There's no certification program or anything like that associated with
the name Linux (and I for one hope there never is) but I don't think
it's inappropriate to prevent use of the name for actively destructive
purposes.

> Unless ofcourse the idea is that LMI will look at every product to be branded
> 'linux' and only award licenses to those they think are up to scratch. In that
> case, Im not just scared, Im very very scared.

I tend to agree here. However, I don't see that happening - Linus seems
smarter than that.

> Perhaps they will only deny
> licenses to those they dont like or think are uberevil (MS and SCO)???? Read
> the GPL again, and find me the clause about restricting usage only to people
> we like.

Oddly enough, there's nothing like that that there ;-) . The GPL isn't
the issue though, it's the Linux trademark. I'm not convinced there's
anything wrong with some level of enforcement on the Linux trademark
personally - and it *doesn't* restrict what you can do with the code.
You'd have to re-brand if you wanted to use it without a trademark
license, but ... big deal.

> The whole plan is so full of holes I dont know where to begin. I understand
> the intent, but the execution needs to be taken out back and shot like a
> whimpering dog.

I'm afraid I have to agree there.

> Above all, its too damn late. Linus should have thought about this 12 years
> ago.

The LMI has been around for quite a while. This is not a new
development, though it's new in its impact on Australia.

>  Everybody in the community sang out about the mp3 patents when suddenly
> license fees were demanded after many years of open-slather usage of the mp3
> codecs. Linus stated his position on the Linux name a decade ago, which
> amounted to 'do what you want with it but play nice'. Amazing how people are
> so accepting of locally-produced hypocrisy, and yet so condemning of anyone
> else who might try to pull the same trick.

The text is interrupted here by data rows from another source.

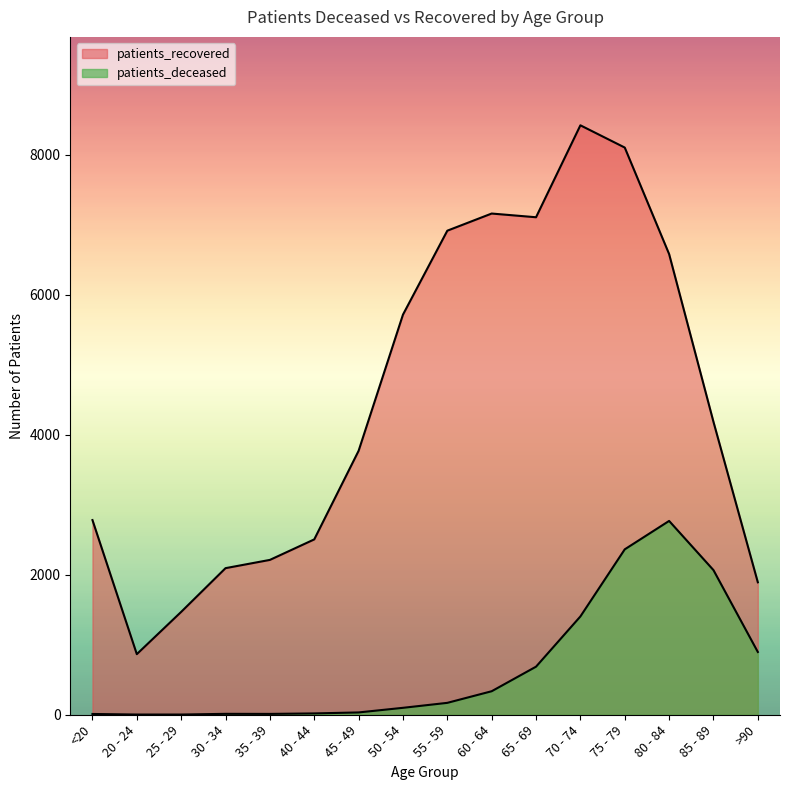

Reading left to right, what are all the values shown in this chart?

patients_deceased: <20=11	20 - 24=3	25 - 29=3	30 - 34=13	35 - 39=12	40 - 44=19	45 - 49=33	50 - 54=99	55 - 59=170	60 - 64=336	65 - 69=687	70 - 74=1405	75 - 79=2364	80 - 84=2770	85 - 89=2067	>90=897
patients_recovered: <20=2782	20 - 24=866	25 - 29=1470	30 - 34=2095	35 - 39=2213	40 - 44=2506	45 - 49=3772	50 - 54=5718	55 - 59=6918	60 - 64=7163	65 - 69=7110	70 - 74=8424	75 - 79=8106	80 - 84=6584	85 - 89=4186	>90=1893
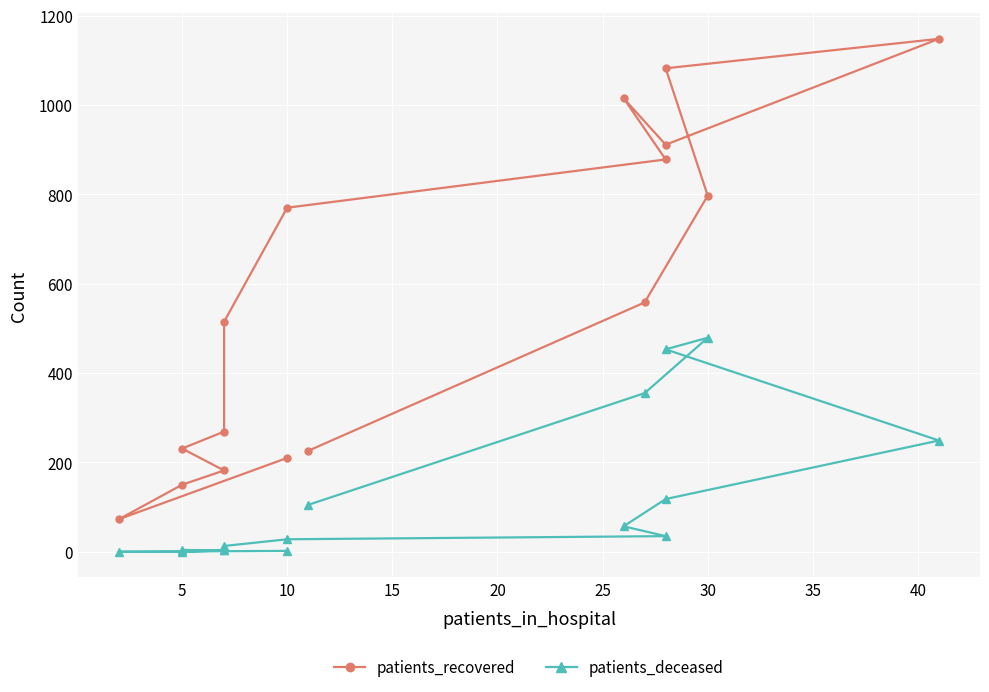

What are all the series names shown in the legend?

patients_recovered, patients_deceased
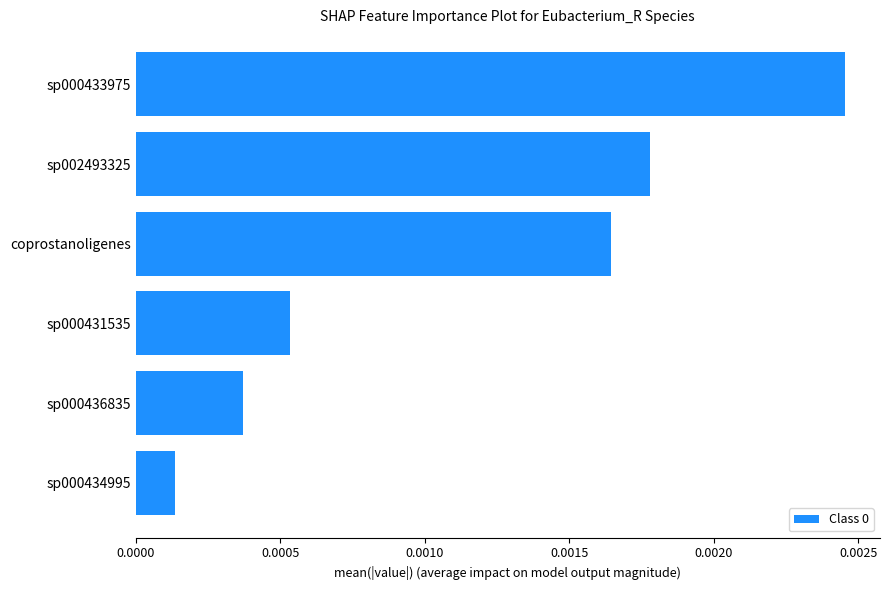

List the labels in order of value, largest first.

sp000433975, sp002493325, coprostanoligenes, sp000431535, sp000436835, sp000434995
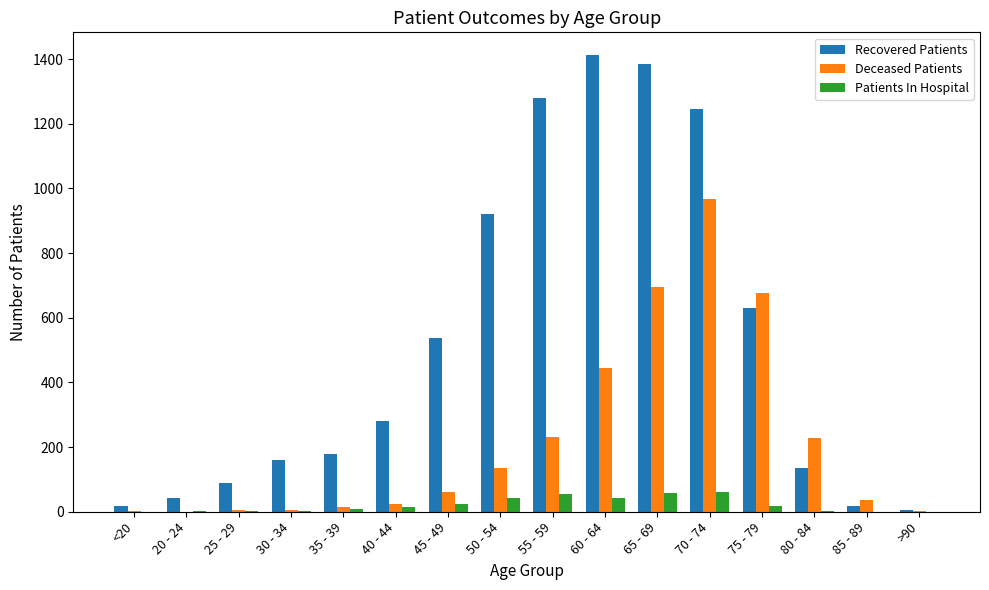

What is the sum of the Deceased Patients values at 60 - 64 and >90?

447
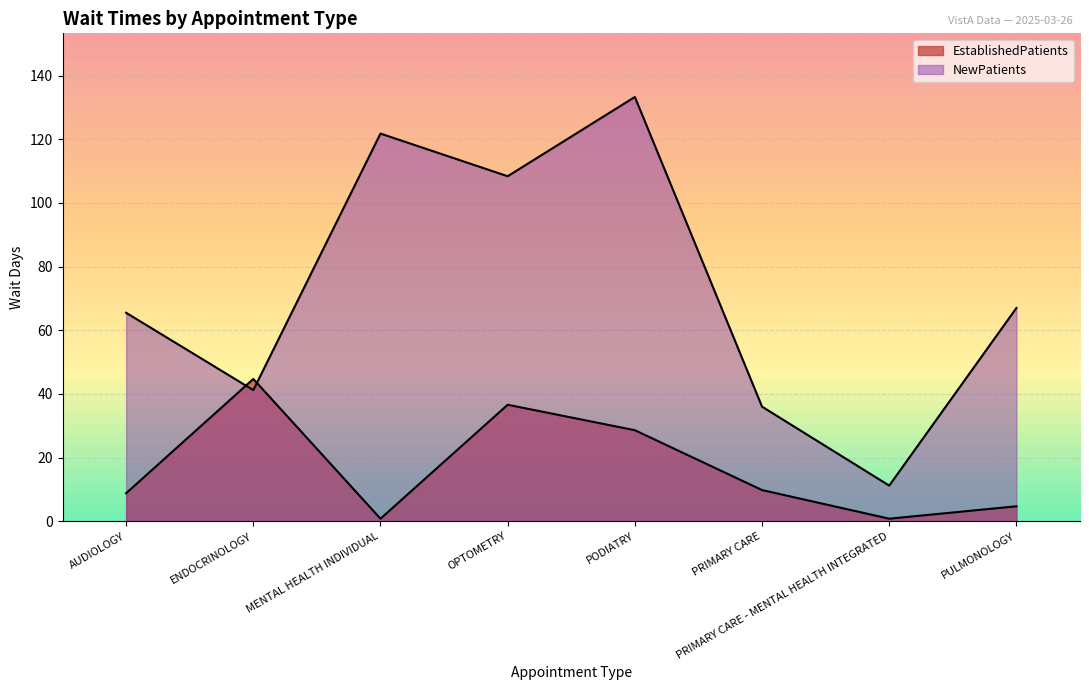

How many times do EstablishedPatients and NewPatients cross each other?

2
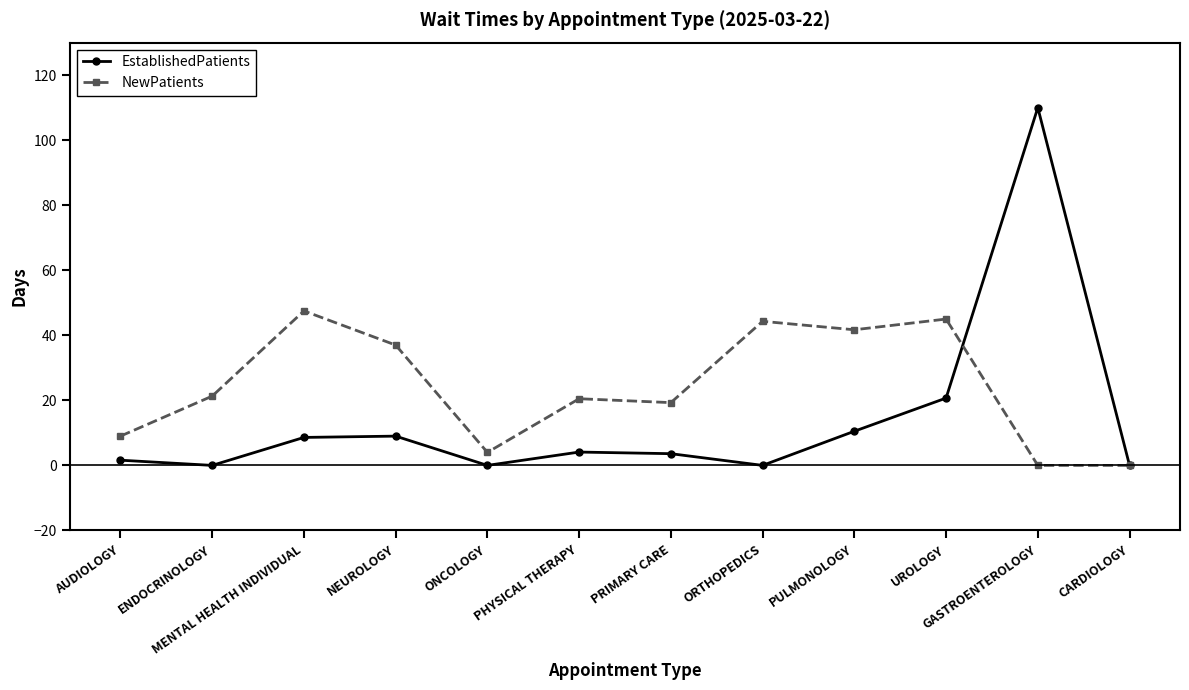

True or false: NewPatients has more than 2 points higher than both neighbors.

True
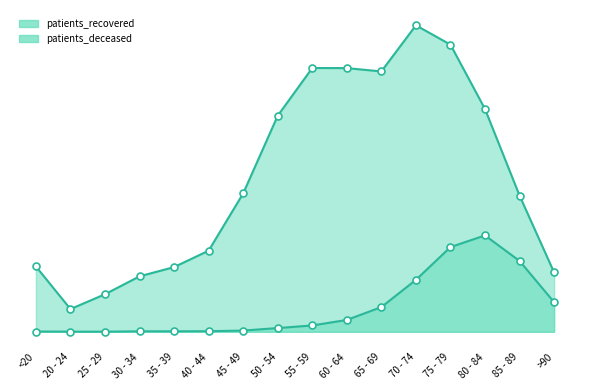

Which series has the largest total across all categories?

patients_recovered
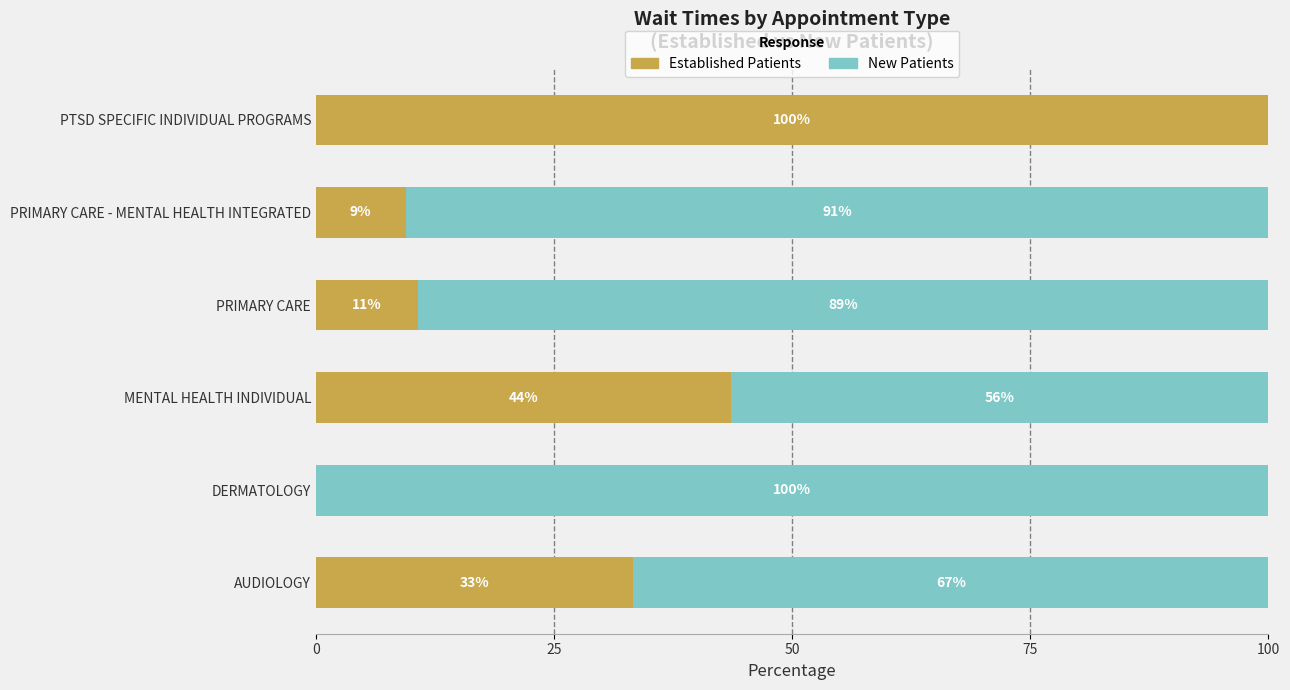

True or false: Established Patients has a value of 10.8 at PRIMARY CARE.

True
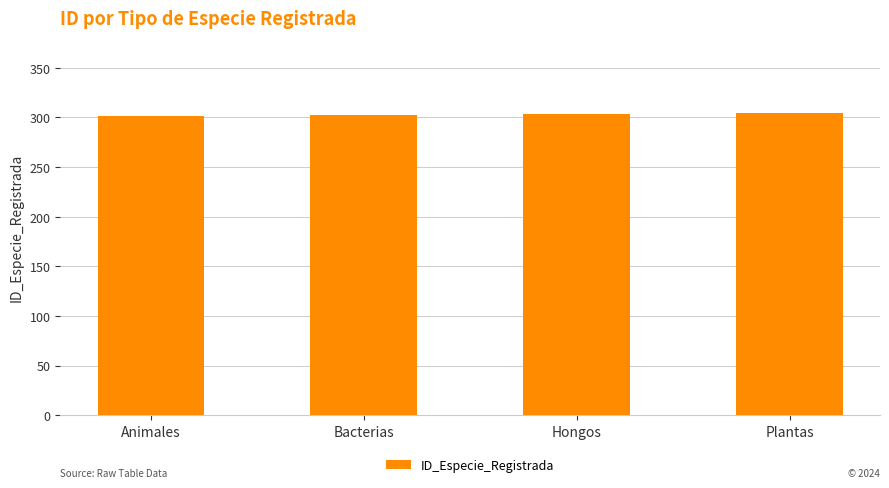

Approximately how many times larger is the value at Bacterias compared to Plantas?

1.0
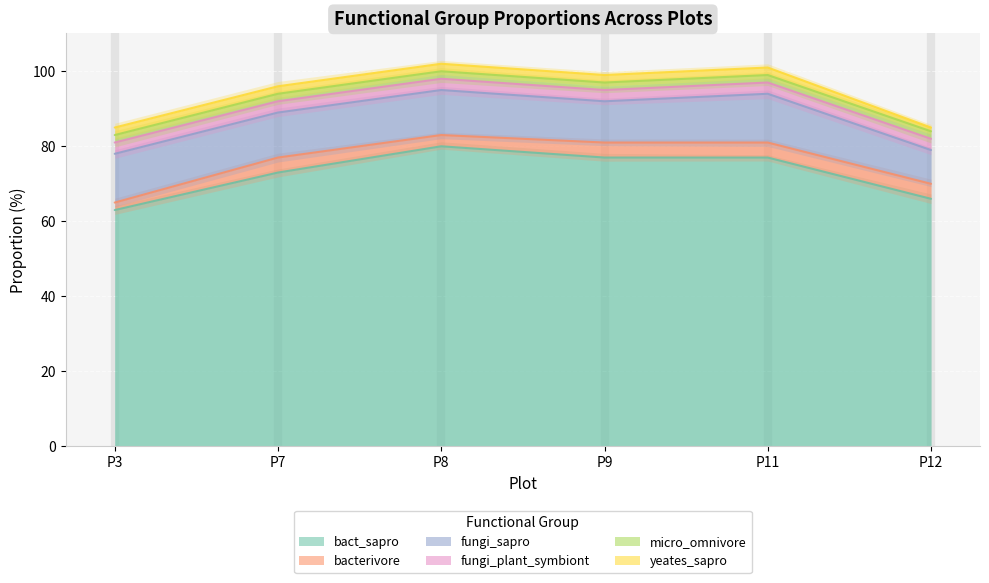

Rank the series at P9 from highest to lowest value.

bact_sapro, fungi_sapro, bacterivore, fungi_plant_symbiont, micro_omnivore, yeates_sapro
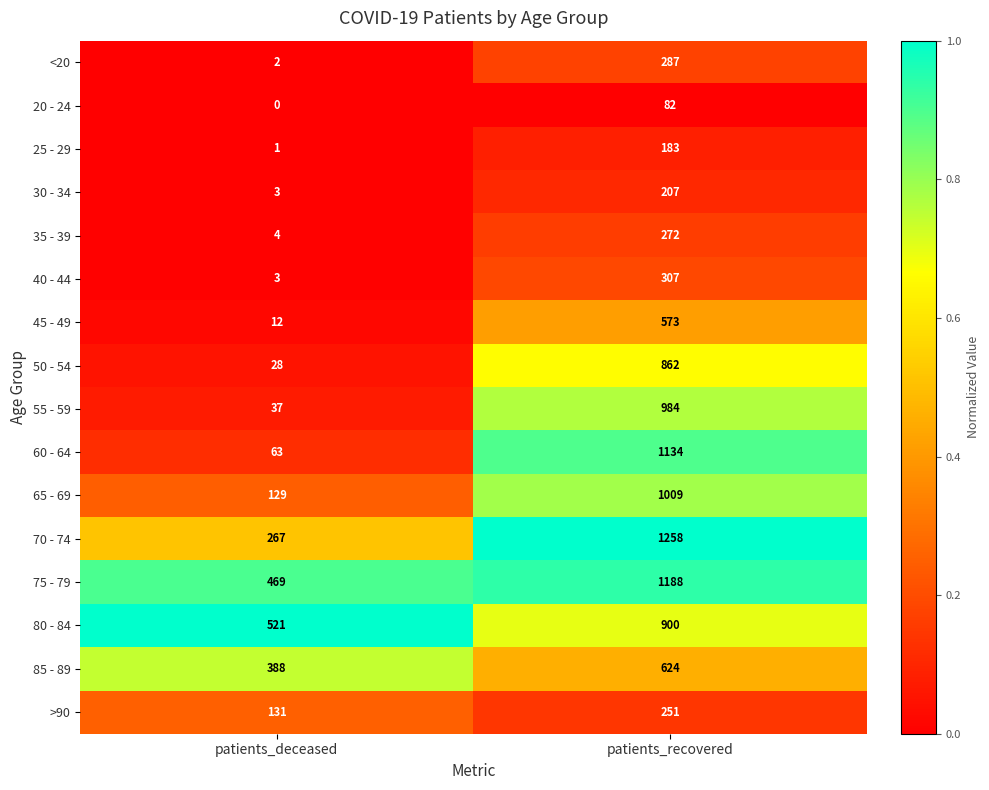

The value of 20 - 24 at patients_deceased is -36. True or false?

False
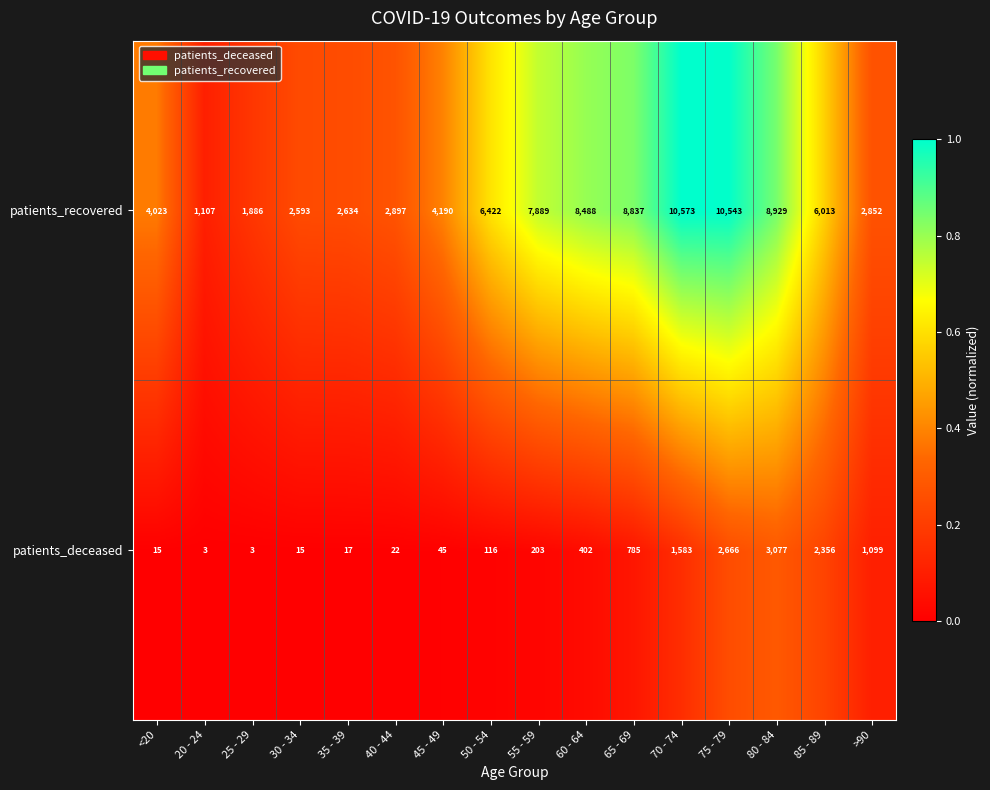

Is it true that patients_recovered equals 1285 at 30 - 34?

False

It seems you have a pretty reasonable point there. That said, these are
*not* the same thing:

   - the MP3 issue was on licensing software patents that could prevent
     you from even using your own code to do something.
   - the Linux trademark issue is over the name, not the code or
     anything else.

That doesn't make it right, though. I personally take less issue on this
because I simply don't think it's going to cause problems. I don't know
enough about the MP3 issue to comment on it, really, though at the time
it seemed like it caused a bit more fuss than seemed warranted too.